The Internet and social media platforms have evolved into spaces everyone can participate in. More and more young people are coming online to connect with their family and friends over things that matter to them. It’s important for parents to have open and honest dialogues with their teens about online safety, empowering themselves to stay safe online using free tools and resources available.
Meta works with experts in mental health, child psychology, digital literacy and more, to build features and tools so people can connect online safely and responsibly.
In addition to offering a wide range of online safety and privacy tools across its platforms, Meta’s newly launched Family Center in South Africa, is an online portal that gives power to parents and provides them with the means to safeguard their children and teens. Available across Meta technologies such as Instagram, the Family Center offers tools and resources to manage digital experiences across digital ecosystems.
Here are four ways Meta’s Family Center and platforms enable parents to support their children online.
1. Supervision tools
By linking Meta accounts, parents can unlock a wide range of supervision tools that let them actively participate in their child’s digital activity. And, while teenagers don’t always think it’s cool that parents are on the app too, having an online presence can be very beneficial.
Using Family Center on Instagram, parents can monitor who their teens are following and who follows them, as well as how much they spend on the platform every day. They can also set daily time limits to manage the time spent scrolling.
2. Education Hub
Not every parent knows how to approach the topic of online safety, or how to enforce it. That’s why Family Center’s Education Hub is an invaluable resource, providing parents with tips, insight, and comprehensive articles that help them and their families navigate online spaces.

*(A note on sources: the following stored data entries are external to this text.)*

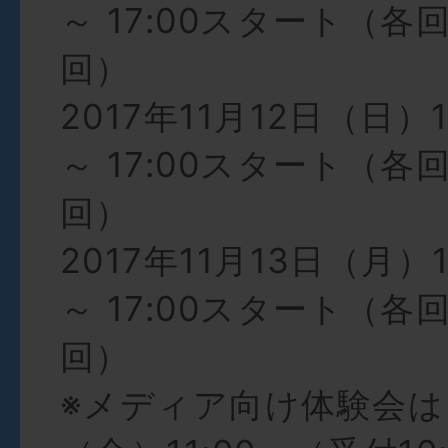
～ 17:00スタート（各回
回）
2017年11月12日（日）
～ 17:00スタート（各回
回）
2017年11月13日（月）
～ 17:00スタート（各回
回）
※メディア向け体験会は、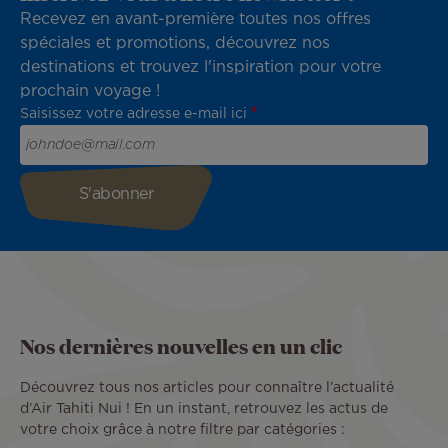
Recevez en avant-première toutes nos offres
spéciales et promotions, découvrez nos
destinations et trouvez l'inspiration pour votre
prochain voyage !
Saisissez votre adresse e-mail ici
Nos dernières nouvelles en un clic
Découvrez tous nos articles pour connaître l’actualité
d’Air Tahiti Nui ! En un instant, retrouvez les actus de
votre choix grâce à notre filtre par catégories :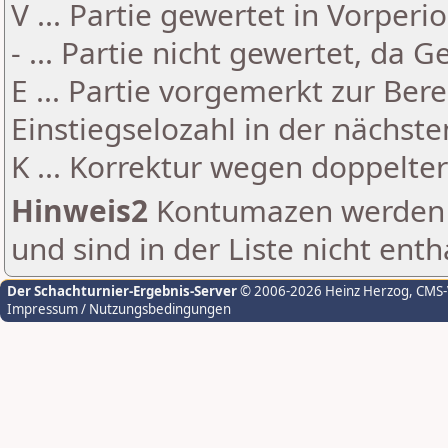
V ... Partie gewertet in Vorperi
- ... Partie nicht gewertet, da 
E ... Partie vorgemerkt zur Be
Einstiegselozahl in der nächst
K ... Korrektur wegen doppelt
Hinweis2
Kontumazen werden g
und sind in der Liste nicht enth
Der Schachturnier-Ergebnis-Server
© 2006-2026 Heinz Herzog
, CMS
Impressum / Nutzungsbedingungen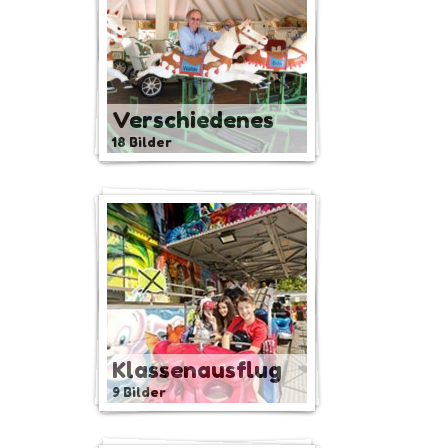
Verschiedenes
18 Bilder
Klassenausflug
9 Bilder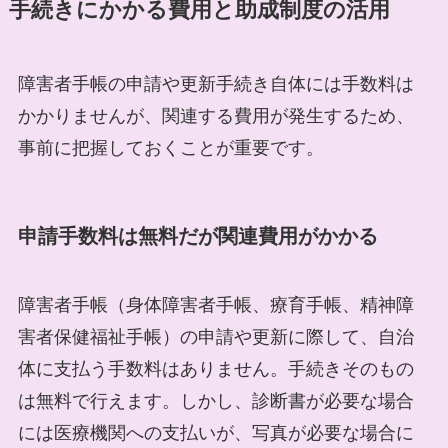
手続きにかかる費用と助成制度の活用
障害者手帳の申請や更新手続き自体には手数料は
かかりませんが、関連する費用が発生するため、
事前に把握しておくことが重要です。
申請手数料は無料だが関連費用がかかる
障害者手帳（身体障害者手帳、療育手帳、精神障
害者保健福祉手帳）の申請や更新に際して、自治
体に支払う手数料はありません。手続きそのもの
は無料で行えます。しかし、診断書が必要な場合
には医療機関への支払いが、写真が必要な場合に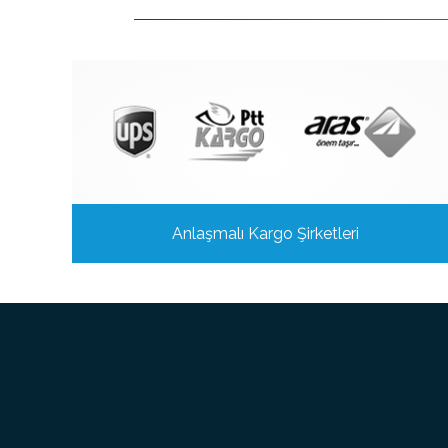
Anlaşmalı Kargo Şirketleri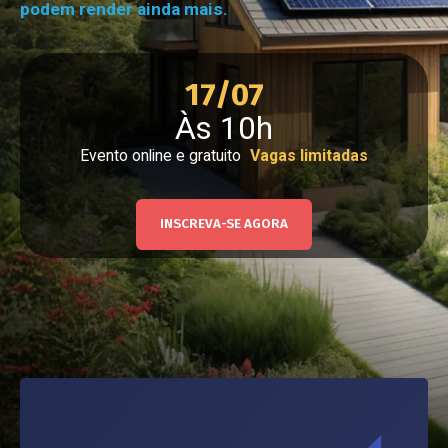
podem render ainda mais.
17/07
Às 10h
Evento online e gratuito
Vagas limitadas
INSCREVA-SE AGORA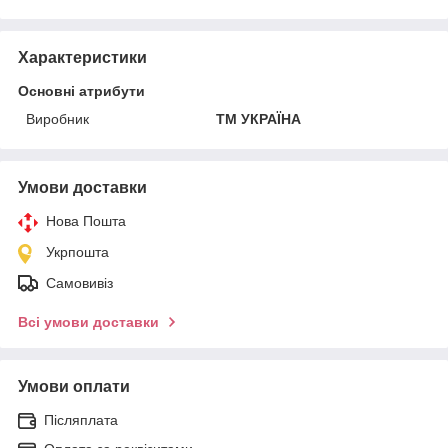
Характеристики
Основні атрибути
Виробник
ТМ УКРАЇНА
Умови доставки
Нова Пошта
Укрпошта
Самовивіз
Всі умови доставки
Умови оплати
Післяплата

Education Hub features expert input from leading parental organisations that specialise in media literacy, safety and communication, privacy, and overall digital well-being.
3. Healthy habits
South Africans are hooked on social media platforms, spending an average of three hours and 44 minutes online each day – more than the global average. Spending so much time online can result in us developing habits, which is why it’s vital that young people develop healthy ones.
For teens on Instagram, the ‘Take a Break’ feature allows them to make informed decisions and take control of how much time they spend on the app. If a user has spent a certain amount of time scrolling, Instagram will ask them if they want to take a break and suggest setting reminders to take more breaks in the future.
In January Meta also introduced Quiet Mode on Instagram, a new feature to help people focus and to encourage them to set boundaries with their friends and followers. For example, when you turn on Quiet Mode, you won’t receive any notifications, your profile’s activity status will change to let people know you’re in Quiet Mode, and Meta will automatically send an auto-reply when someone sends you a DM. Meta is making Quiet Mode available to everyone on Instagram globally in the coming weeks.
4. Privacy by default
A big part of being in online spaces is the level of privacy those spaces provide. As such, there should always be privacy safeguards in place that determine what information other users can and cannot see.
For instance, Facebook users under the age of 16 are defaulted to certain privacy settings. This includes who can see their friends list, the people and Pages they follow, posts that they’re tagged in, and who can comment on their public posts.
These are just some of the ways that platforms like Facebook and Instagram work to maintain online safety and privacy.
“It’s only by taking a holistic approach, by offering comprehensive resources and effective methods to set and monitor boundaries, that we can make a real difference in young people’s lives. We want to help them connect and foster relationships in a safe and secure environment,” said Sylvia Musalagani, Safety Policy Manager for Africa, Middle East and Turkey at Meta.